§ **WHAT NEEDS TO BE DONE**: Put each line of the entries below into a JSON list of strings, one string per line, skipping blank lines and leaving out the pictures.

§ **RECORDS**:
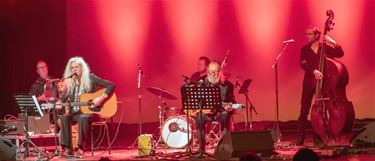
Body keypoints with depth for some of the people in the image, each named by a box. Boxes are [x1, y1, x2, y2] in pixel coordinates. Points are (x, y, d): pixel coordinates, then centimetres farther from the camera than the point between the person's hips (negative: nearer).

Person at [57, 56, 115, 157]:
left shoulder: (90, 78, -4)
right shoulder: (69, 82, 8)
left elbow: (111, 86, -8)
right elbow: (64, 97, 8)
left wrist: (102, 98, -19)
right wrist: (60, 105, -14)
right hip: (75, 112, 4)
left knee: (83, 118, -37)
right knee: (64, 117, -26)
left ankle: (81, 147, -28)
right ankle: (67, 148, -24)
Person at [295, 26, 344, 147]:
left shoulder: (325, 47, 4)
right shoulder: (304, 49, 6)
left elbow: (340, 54, -6)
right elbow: (303, 64, -9)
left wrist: (333, 43, -18)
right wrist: (314, 70, -26)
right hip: (309, 83, 1)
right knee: (304, 111, -1)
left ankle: (317, 138, 9)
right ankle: (300, 138, 3)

§ **SOLUTION TO THE PROBLEM**:
[
  "Body keypoints with depth for some of the people in the image, each named by a box. Boxes are [x1, y1, x2, y2] in pixel coordinates. Points are (x, y, d): pixel coordinates, then centimetres farther from the camera than the point between the person's hips (negative: nearer).",
  "Person at [57, 56, 115, 157]:",
  "left shoulder: (90, 78, -4)",
  "right shoulder: (69, 82, 8)",
  "left elbow: (111, 86, -8)",
  "right elbow: (64, 97, 8)",
  "left wrist: (102, 98, -19)",
  "right wrist: (60, 105, -14)",
  "right hip: (75, 112, 4)",
  "left knee: (83, 118, -37)",
  "right knee: (64, 117, -26)",
  "left ankle: (81, 147, -28)",
  "right ankle: (67, 148, -24)",
  "Person at [295, 26, 344, 147]:",
  "left shoulder: (325, 47, 4)",
  "right shoulder: (304, 49, 6)",
  "left elbow: (340, 54, -6)",
  "right elbow: (303, 64, -9)",
  "left wrist: (333, 43, -18)",
  "right wrist: (314, 70, -26)",
  "right hip: (309, 83, 1)",
  "right knee: (304, 111, -1)",
  "left ankle: (317, 138, 9)",
  "right ankle: (300, 138, 3)"
]